I recently read Richard Wright’s Black Boy, an autobiography of the novelist and poet born in 1908, depicting his early life in the South and his years in Chicago, from 1927 to 1937, until he moved on to New York and, after World War II, to Paris, where he spent the last 15 years of his life.
I exclaimed at the conditions under which he grew up, worried over his arrival as a teenager alone in a big northern city, admired his steps toward self-sufficiency (including work in the post office), and was inspired by his self-education program.
For a penniless African American boy whose formal education did not extend beyond the 9th grade to become a famed writer and friend of Sartre and Camus is quite an achievement.
As part of my reading, I dug out a forceful article of Wright’s, “Not My People’s War,” The New Masses, 6/17/1941.
The article, his take on the impending American involvement in World War II, contrasts the ideal of freedom to the realities of everyday American life.
As we read it, it is hard not to reflect on where this country may or may not have made progress in the last 74 years, and where in fact the clock is even being turned backwards.

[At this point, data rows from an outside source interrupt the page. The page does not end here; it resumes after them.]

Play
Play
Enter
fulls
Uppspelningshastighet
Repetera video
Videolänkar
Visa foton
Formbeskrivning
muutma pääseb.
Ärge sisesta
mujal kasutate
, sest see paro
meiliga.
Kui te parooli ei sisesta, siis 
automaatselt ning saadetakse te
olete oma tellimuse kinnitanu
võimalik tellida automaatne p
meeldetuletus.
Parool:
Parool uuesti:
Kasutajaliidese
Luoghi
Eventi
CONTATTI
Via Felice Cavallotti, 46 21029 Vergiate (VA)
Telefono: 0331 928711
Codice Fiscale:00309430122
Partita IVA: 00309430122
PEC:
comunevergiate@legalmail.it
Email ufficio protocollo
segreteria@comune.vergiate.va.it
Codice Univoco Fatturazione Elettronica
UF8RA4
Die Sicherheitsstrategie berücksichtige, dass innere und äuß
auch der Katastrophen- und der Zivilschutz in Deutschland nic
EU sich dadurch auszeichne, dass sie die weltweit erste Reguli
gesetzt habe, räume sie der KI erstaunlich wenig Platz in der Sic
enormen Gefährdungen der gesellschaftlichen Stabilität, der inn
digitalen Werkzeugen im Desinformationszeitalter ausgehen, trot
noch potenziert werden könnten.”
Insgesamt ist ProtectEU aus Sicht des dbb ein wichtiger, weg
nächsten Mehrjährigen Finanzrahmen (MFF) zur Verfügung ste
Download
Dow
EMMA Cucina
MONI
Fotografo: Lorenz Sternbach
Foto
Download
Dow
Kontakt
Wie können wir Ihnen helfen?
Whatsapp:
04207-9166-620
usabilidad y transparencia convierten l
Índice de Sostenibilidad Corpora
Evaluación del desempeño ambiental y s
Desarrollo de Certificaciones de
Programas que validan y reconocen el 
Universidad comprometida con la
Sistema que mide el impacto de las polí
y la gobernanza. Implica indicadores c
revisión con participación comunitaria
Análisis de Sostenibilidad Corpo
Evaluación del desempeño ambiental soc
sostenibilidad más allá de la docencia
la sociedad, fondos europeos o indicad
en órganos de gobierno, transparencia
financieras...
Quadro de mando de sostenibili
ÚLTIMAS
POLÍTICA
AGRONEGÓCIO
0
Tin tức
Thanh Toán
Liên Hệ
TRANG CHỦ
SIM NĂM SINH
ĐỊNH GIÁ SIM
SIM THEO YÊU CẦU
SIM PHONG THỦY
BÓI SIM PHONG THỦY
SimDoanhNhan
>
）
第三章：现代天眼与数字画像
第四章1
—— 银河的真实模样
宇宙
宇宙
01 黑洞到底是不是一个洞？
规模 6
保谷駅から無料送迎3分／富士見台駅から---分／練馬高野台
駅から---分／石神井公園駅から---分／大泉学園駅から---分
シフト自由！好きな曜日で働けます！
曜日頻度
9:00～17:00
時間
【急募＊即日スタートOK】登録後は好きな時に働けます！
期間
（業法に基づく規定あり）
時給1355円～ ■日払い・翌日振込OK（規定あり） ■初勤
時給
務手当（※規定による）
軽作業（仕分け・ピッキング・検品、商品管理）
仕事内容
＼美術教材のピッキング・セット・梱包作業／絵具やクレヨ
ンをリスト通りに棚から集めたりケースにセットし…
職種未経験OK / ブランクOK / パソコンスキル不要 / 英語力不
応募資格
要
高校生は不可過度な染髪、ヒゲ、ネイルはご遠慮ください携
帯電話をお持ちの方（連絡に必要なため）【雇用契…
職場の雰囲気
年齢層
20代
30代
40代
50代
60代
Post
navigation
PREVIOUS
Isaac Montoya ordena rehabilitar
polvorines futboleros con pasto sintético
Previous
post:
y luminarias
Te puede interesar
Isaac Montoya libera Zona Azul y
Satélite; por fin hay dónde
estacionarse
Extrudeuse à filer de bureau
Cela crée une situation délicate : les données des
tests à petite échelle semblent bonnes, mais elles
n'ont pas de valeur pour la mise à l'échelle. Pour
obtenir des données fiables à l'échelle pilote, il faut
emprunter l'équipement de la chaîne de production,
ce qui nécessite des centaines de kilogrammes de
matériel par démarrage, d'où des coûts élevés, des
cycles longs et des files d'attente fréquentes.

Here is one excerpt (p. 9):
Our primary problem is a domestic problem, a problem concerned with the processes of democracy at home. We need jobs. We need shelter. We urgently need an enormous increase in health, school, recreational, and other facilities. We need to see the Thirteenth and Fourteenth Amendments to the Constitution enforced. We need to see the Bill of Rights translated into living reality. We need to see anti-lynching bills and anti-poll tax bills passed by the Congress of the United States. We need to see Congress guarantee the right of labor to organize, to bargain collectively, to strike in defense of their hard won standards of living when they deem it
So true still, most of it. No political analyst could say it more clearly. There is a lot to be said in favor of all of us, and students in particular, reading creative literature at least as much as the “factual exposition” type of writing that seems lately to have become privileged in our education system.